**Problem requirements:**
Reproduce all lines of the listing below in which the word "main" occurs.

>>

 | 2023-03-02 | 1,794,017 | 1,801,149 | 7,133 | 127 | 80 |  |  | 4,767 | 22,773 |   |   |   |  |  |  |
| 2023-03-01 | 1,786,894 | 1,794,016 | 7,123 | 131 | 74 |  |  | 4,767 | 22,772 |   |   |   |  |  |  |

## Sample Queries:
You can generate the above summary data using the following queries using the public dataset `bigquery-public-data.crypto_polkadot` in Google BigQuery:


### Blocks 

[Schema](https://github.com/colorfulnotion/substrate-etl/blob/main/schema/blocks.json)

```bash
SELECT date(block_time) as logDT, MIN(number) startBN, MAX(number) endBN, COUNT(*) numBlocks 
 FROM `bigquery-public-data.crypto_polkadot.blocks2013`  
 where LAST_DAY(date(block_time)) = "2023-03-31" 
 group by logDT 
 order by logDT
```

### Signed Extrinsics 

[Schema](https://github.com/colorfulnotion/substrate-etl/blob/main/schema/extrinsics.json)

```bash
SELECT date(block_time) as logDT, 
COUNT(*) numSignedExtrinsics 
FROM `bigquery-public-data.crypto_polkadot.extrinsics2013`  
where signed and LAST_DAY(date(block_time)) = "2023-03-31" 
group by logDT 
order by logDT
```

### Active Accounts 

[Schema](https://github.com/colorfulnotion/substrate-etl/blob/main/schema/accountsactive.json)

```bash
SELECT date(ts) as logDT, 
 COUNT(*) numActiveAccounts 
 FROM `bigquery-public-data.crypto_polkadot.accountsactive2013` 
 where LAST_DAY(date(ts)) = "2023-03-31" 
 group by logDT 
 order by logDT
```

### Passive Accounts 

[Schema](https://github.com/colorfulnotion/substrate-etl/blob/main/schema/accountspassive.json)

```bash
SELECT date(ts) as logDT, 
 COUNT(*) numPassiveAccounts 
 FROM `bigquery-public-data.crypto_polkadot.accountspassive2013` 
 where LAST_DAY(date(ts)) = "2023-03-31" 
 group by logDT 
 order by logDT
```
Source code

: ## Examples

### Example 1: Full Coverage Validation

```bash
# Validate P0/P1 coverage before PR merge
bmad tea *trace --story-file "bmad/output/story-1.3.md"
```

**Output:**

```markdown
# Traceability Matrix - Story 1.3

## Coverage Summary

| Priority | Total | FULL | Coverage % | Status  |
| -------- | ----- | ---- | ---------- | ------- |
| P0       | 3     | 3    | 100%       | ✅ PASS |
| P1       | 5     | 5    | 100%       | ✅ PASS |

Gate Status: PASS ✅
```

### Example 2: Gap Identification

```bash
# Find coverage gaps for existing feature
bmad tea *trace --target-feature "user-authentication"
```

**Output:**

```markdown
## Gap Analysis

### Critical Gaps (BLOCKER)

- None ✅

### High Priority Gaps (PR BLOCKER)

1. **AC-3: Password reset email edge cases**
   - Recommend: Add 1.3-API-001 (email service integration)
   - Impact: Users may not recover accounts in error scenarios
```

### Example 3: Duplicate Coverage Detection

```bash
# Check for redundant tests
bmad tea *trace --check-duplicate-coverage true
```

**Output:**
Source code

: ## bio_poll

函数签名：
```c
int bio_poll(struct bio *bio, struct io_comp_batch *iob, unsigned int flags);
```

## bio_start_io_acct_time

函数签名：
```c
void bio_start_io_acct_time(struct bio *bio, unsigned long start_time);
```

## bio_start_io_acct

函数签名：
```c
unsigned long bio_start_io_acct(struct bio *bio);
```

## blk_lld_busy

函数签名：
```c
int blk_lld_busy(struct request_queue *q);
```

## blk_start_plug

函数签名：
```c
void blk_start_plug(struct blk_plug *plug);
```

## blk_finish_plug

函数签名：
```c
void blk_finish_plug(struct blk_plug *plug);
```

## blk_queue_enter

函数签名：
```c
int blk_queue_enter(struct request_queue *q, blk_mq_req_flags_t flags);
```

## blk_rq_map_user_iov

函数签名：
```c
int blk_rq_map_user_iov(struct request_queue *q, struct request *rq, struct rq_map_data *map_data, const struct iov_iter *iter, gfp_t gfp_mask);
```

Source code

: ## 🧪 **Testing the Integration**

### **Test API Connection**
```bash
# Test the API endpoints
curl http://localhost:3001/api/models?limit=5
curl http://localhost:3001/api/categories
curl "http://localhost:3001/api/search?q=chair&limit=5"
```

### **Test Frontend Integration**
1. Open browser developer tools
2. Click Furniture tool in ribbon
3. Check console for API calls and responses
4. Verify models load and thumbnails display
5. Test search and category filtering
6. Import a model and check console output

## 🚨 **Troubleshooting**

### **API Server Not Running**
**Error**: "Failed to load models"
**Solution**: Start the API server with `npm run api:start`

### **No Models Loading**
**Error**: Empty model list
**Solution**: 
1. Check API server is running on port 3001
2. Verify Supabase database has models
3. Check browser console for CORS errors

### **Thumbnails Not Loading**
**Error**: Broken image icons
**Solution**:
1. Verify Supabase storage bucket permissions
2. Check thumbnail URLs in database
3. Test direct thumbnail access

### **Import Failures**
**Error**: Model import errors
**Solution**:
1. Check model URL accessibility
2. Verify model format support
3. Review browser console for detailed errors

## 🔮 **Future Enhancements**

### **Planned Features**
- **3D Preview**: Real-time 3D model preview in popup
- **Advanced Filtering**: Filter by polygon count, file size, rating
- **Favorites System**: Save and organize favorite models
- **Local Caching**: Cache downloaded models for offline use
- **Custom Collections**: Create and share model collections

<<

**Result:**
[Schema](https://github.com/colorfulnotion/substrate-etl/blob/main/schema/blocks.json)
[Schema](https://github.com/colorfulnotion/substrate-etl/blob/main/schema/extrinsics.json)
[Schema](https://github.com/colorfulnotion/substrate-etl/blob/main/schema/accountsactive.json)
[Schema](https://github.com/colorfulnotion/substrate-etl/blob/main/schema/accountspassive.json)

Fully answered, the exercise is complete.